Newsletter
TAX TREATMENT OF SUBSCRIPTION BY EMPLOYEES OF SHARES NEWLY ISSUED FOR INCREASE IN CAPITAL BY CASH
On 10 July 2008, the Ministry of Finance issued two rulings on the tax treatment by a company and its employees of the employees' subscription of the shares that the company issues due to an increase in capital by cash injection, and sets aside for subscription by its employees pursuant to Article 267 of the Company Act.
‧Tax Treatment by Company
The company should follow the same rules for reporting salary expense for issuing employee stock warrants. In preparing the business income tax return for a tax year in which its employees have subscribed to newly issued shares as described above, the company should calculated the cost of issuing the shares subscribed by its employees on the basis of fair value or intrinsic value, and declare the cost as salary expense for the tax year concerned. If the calculation of the cost of issuing said shares is based on intrinsic value, the amount of any change in intrinsic value should be entered in the profit and loss account for the year in which the change occurs.

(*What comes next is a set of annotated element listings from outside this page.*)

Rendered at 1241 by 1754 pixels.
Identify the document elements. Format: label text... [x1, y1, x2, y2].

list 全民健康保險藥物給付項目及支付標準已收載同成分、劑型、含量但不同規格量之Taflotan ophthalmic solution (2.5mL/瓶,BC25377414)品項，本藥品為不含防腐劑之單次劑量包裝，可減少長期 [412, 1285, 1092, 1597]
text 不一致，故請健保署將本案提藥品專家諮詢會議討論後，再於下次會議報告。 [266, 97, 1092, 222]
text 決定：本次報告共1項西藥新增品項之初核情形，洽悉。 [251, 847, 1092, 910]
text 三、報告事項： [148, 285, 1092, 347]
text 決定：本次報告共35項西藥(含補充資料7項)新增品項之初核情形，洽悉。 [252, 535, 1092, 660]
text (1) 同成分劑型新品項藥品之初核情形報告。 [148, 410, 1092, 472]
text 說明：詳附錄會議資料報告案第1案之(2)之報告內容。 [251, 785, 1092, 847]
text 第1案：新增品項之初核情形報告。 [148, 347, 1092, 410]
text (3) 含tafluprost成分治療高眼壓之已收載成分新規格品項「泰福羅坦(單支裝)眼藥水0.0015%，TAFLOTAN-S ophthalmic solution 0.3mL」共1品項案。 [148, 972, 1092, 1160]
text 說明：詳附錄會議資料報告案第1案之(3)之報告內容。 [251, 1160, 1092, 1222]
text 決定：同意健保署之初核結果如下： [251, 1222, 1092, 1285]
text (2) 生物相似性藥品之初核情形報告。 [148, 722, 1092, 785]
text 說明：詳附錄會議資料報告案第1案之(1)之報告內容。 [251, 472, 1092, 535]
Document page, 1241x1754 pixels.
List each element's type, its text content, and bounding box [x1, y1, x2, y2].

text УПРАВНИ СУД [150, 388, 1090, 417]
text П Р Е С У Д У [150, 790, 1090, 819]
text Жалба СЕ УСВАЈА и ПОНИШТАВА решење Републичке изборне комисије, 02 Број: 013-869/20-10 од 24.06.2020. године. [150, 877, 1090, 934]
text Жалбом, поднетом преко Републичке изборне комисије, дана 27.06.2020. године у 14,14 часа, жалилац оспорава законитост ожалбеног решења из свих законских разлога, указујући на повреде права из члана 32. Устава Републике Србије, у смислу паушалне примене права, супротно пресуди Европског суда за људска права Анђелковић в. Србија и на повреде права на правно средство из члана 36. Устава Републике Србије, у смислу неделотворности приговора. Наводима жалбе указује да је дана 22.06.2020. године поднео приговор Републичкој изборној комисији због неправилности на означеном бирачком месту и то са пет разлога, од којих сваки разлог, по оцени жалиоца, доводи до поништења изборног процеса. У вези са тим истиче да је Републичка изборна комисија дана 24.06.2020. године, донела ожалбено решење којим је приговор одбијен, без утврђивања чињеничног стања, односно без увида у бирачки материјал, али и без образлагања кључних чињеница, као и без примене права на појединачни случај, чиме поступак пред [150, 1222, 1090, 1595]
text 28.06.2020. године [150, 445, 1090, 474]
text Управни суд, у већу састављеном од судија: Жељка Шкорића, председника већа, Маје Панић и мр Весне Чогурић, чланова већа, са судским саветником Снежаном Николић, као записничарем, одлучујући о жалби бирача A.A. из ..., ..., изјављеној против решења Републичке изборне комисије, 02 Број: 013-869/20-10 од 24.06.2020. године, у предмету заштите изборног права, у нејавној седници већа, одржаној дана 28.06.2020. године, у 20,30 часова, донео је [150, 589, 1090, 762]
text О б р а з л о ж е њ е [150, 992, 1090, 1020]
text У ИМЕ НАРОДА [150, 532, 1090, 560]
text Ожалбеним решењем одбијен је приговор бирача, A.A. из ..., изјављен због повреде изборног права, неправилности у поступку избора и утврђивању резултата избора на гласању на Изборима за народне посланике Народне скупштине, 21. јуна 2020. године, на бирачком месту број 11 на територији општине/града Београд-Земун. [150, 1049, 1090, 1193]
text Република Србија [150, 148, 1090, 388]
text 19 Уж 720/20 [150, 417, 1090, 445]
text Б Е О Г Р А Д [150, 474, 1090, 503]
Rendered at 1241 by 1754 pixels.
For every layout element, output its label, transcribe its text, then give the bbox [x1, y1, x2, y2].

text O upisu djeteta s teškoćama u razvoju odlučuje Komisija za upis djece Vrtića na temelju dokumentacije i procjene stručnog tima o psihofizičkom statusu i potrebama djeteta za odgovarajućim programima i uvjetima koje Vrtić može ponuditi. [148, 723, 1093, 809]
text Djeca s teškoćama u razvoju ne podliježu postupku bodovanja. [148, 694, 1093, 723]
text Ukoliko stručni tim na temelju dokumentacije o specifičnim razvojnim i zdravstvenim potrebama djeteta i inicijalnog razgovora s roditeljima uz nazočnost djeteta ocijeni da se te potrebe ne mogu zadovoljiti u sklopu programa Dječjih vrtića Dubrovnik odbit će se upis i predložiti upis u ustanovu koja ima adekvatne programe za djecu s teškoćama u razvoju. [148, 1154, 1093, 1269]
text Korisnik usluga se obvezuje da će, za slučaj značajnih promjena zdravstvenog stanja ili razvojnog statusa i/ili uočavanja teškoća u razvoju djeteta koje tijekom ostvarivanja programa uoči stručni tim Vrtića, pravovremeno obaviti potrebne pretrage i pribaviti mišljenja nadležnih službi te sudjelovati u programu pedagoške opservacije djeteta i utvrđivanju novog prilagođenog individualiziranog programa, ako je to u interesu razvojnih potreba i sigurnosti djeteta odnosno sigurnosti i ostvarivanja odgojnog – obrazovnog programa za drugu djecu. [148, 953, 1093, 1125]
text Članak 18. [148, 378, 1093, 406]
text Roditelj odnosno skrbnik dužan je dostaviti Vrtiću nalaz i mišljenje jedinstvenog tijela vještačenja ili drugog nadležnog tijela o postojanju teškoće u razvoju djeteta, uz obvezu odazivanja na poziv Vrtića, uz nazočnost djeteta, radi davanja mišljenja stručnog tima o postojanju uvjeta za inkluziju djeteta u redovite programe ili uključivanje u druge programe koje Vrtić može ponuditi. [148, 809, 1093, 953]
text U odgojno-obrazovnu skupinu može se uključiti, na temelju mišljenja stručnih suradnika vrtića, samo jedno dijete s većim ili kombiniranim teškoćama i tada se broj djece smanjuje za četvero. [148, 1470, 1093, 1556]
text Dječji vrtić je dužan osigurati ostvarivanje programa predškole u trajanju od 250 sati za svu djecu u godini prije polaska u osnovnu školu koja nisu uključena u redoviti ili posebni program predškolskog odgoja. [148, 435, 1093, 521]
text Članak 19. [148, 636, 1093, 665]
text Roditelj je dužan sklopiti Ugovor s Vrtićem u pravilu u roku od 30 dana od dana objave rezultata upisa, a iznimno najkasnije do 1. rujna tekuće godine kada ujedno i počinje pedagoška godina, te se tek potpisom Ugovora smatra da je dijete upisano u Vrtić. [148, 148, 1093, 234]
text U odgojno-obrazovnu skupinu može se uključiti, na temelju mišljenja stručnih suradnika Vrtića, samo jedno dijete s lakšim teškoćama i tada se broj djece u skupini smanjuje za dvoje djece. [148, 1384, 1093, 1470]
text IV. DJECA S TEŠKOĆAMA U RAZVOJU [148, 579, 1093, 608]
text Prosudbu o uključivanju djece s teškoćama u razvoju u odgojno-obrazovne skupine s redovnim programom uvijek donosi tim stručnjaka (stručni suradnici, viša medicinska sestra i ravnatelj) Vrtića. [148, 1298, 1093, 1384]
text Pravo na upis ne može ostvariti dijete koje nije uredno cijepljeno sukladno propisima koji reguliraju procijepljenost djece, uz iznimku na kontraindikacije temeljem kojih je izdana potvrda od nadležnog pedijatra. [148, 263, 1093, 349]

‧Tax Treatment by Employees
If and when the market value of the shares subscribed by an employee is greater than the subscription price on the date of acquisition, the employee should treat the difference as "other income" (Item 10, Paragraph 1, Article 14 of the Income Tax Act) and include it in calculating his/her taxable income for the year of subscribing such shares. In addition, according to Paragraph 3, Article 89 of the Income Tax Act, the company should report such "other income " to the tax authorities, and issue a non-withholding tax statement to the employee. If the price at which an employee subscribed the shares is below the market value of such shares on the date of acquisition, the employee would not be deemed to have generated any income from such subscription.